Task brief> Apart from the pictures, output all of the records exactly.

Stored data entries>
————————

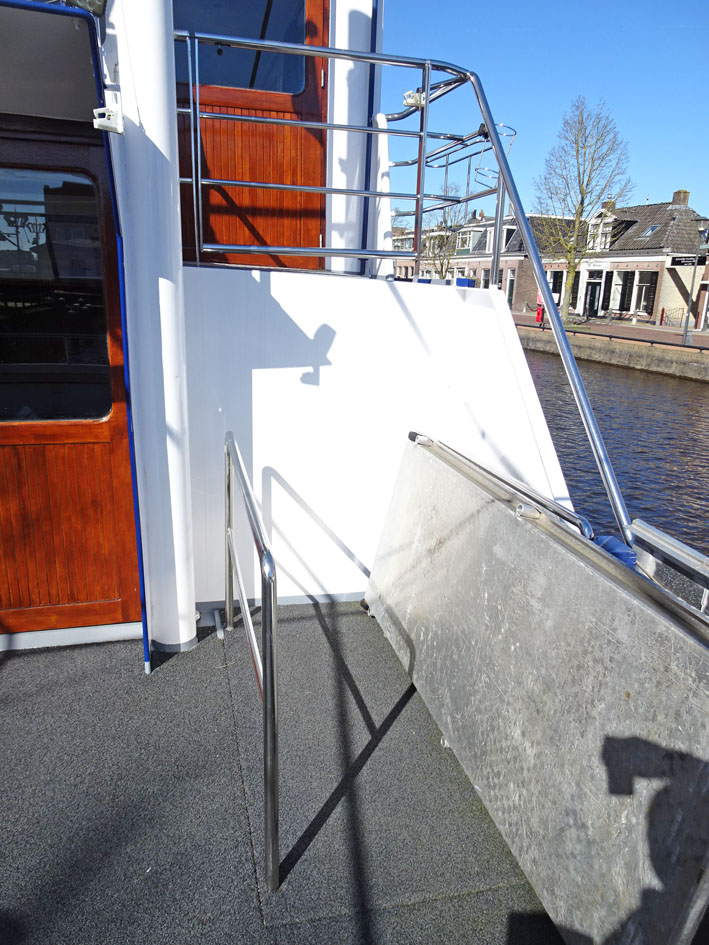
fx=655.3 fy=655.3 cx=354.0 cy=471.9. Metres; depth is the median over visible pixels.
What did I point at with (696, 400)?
canal water
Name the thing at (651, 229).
skylight
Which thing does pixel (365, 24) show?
white column
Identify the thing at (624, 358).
quay wall
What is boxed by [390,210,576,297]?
brick building
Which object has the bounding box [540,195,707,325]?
brick building
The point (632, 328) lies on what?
pavement
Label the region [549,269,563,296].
window
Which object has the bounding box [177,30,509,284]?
metal railing
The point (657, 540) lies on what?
metal railing
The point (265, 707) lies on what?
metal handrail
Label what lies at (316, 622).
boat deck
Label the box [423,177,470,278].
bare tree
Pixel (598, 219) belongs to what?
dormer window
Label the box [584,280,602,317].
door
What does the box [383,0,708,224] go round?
sky
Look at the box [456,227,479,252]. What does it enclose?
window
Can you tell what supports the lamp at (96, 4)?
attached to the white pillar at (191, 618)
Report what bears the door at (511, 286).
in the brick building at (511, 265)
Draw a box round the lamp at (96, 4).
[63,0,106,17]
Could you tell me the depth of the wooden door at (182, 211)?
3.41 m
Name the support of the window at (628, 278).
in the brick building at (661, 257)
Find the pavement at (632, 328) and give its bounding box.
[513,312,708,350]
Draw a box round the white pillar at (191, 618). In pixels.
[105,0,194,659]
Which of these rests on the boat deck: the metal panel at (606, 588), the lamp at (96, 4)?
the metal panel at (606, 588)
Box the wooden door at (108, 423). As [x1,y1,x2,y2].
[0,83,141,637]
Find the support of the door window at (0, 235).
in the wooden door at (108, 423)
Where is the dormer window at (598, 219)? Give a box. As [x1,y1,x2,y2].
[587,209,619,251]
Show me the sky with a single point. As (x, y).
(546, 116)
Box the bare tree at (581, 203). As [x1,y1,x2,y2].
[532,95,632,322]
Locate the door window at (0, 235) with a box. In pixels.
[0,166,111,422]
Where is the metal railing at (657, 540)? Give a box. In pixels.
[632,516,708,616]
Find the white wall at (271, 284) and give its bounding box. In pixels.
[181,264,572,613]
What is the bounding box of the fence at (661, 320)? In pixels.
[660,306,685,327]
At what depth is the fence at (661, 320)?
31.25 m
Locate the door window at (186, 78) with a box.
[172,1,310,95]
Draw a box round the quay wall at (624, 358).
[516,322,708,382]
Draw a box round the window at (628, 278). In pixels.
[611,269,634,310]
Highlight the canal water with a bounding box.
[522,339,708,559]
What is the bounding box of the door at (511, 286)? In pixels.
[505,269,515,306]
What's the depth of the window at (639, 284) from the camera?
32.47 m
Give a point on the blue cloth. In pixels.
(610, 539)
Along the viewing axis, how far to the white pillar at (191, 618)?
2.63 m
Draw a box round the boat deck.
[0,604,561,944]
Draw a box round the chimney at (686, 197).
[671,189,690,205]
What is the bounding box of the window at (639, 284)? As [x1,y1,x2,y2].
[633,270,657,312]
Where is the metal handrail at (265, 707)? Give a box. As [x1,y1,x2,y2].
[223,427,277,893]
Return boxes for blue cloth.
[594,534,635,567]
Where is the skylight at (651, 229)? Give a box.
[641,223,659,237]
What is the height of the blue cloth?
0.106 m
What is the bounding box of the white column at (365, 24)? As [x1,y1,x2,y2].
[327,0,383,272]
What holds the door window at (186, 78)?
in the wooden door at (182, 211)
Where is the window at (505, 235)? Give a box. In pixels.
[495,224,515,255]
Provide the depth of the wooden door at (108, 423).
2.71 m
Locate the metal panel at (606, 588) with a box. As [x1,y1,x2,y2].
[363,432,708,944]
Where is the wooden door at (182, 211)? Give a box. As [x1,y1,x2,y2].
[175,0,329,270]
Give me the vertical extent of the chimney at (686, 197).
1.216 m
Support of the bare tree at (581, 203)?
on the pavement at (632, 328)
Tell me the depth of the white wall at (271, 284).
3.18 m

————————

Your solution>
fx=655.3 fy=655.3 cx=354.0 cy=471.9. Metres; depth is the median over visible pixels.
What did I point at with (696, 400)?
canal water
Name the thing at (651, 229).
skylight
Which thing does pixel (365, 24) show?
white column
Identify the thing at (624, 358).
quay wall
What is boxed by [390,210,576,297]?
brick building
Which object has the bounding box [540,195,707,325]?
brick building
The point (632, 328) lies on what?
pavement
Label the region [549,269,563,296].
window
Which object has the bounding box [177,30,509,284]?
metal railing
The point (657, 540) lies on what?
metal railing
The point (265, 707) lies on what?
metal handrail
Label what lies at (316, 622).
boat deck
Label the box [423,177,470,278].
bare tree
Pixel (598, 219) belongs to what?
dormer window
Label the box [584,280,602,317].
door
What does the box [383,0,708,224] go round?
sky
Look at the box [456,227,479,252]. What does it enclose?
window
Can you tell what supports the lamp at (96, 4)?
attached to the white pillar at (191, 618)
Report what bears the door at (511, 286).
in the brick building at (511, 265)
Draw a box round the lamp at (96, 4).
[63,0,106,17]
Could you tell me the depth of the wooden door at (182, 211)?
3.41 m
Name the support of the window at (628, 278).
in the brick building at (661, 257)
Find the pavement at (632, 328) and give its bounding box.
[513,312,708,350]
Draw a box round the white pillar at (191, 618). In pixels.
[105,0,194,659]
Which of these rests on the boat deck: the metal panel at (606, 588), the lamp at (96, 4)?
the metal panel at (606, 588)
Box the wooden door at (108, 423). As [x1,y1,x2,y2].
[0,83,141,637]
Find the support of the door window at (0, 235).
in the wooden door at (108, 423)
Where is the dormer window at (598, 219)? Give a box. As [x1,y1,x2,y2].
[587,209,619,251]
Show me the sky with a single point. As (x, y).
(546, 116)
Box the bare tree at (581, 203). As [x1,y1,x2,y2].
[532,95,632,322]
Locate the door window at (0, 235) with a box. In pixels.
[0,166,111,422]
Where is the metal railing at (657, 540)? Give a box. In pixels.
[632,516,708,616]
Find the white wall at (271, 284) and give its bounding box. In pixels.
[181,264,572,613]
What is the bounding box of the fence at (661, 320)? In pixels.
[660,306,685,327]
At what depth is the fence at (661, 320)?
31.25 m
Locate the door window at (186, 78) with a box.
[172,1,310,95]
Draw a box round the quay wall at (624, 358).
[516,322,708,382]
Draw a box round the window at (628, 278). In pixels.
[611,269,634,310]
Highlight the canal water with a bounding box.
[522,339,708,559]
What is the bounding box of the door at (511, 286)? In pixels.
[505,269,515,306]
What's the depth of the window at (639, 284) from the camera?
32.47 m
Give a point on the blue cloth. In pixels.
(610, 539)
Along the viewing axis, how far to the white pillar at (191, 618)?
2.63 m
Draw a box round the boat deck.
[0,604,561,944]
Draw a box round the chimney at (686, 197).
[671,189,690,205]
What is the bounding box of the window at (639, 284)? As [x1,y1,x2,y2].
[633,270,657,312]
Where is the metal handrail at (265, 707)? Give a box. As [x1,y1,x2,y2].
[223,427,277,893]
Return boxes for blue cloth.
[594,534,635,567]
Where is the skylight at (651, 229)? Give a box.
[641,223,659,237]
What is the height of the blue cloth?
0.106 m
What is the bounding box of the white column at (365, 24)? As [x1,y1,x2,y2].
[327,0,383,272]
What holds the door window at (186, 78)?
in the wooden door at (182, 211)
Where is the window at (505, 235)? Give a box. In pixels.
[495,224,515,255]
Provide the depth of the wooden door at (108, 423).
2.71 m
Locate the metal panel at (606, 588) with a box. As [x1,y1,x2,y2].
[363,432,708,944]
Where is the wooden door at (182, 211)? Give a box. As [x1,y1,x2,y2].
[175,0,329,270]
Give me the vertical extent of the chimney at (686, 197).
1.216 m
Support of the bare tree at (581, 203)?
on the pavement at (632, 328)
Tell me the depth of the white wall at (271, 284).
3.18 m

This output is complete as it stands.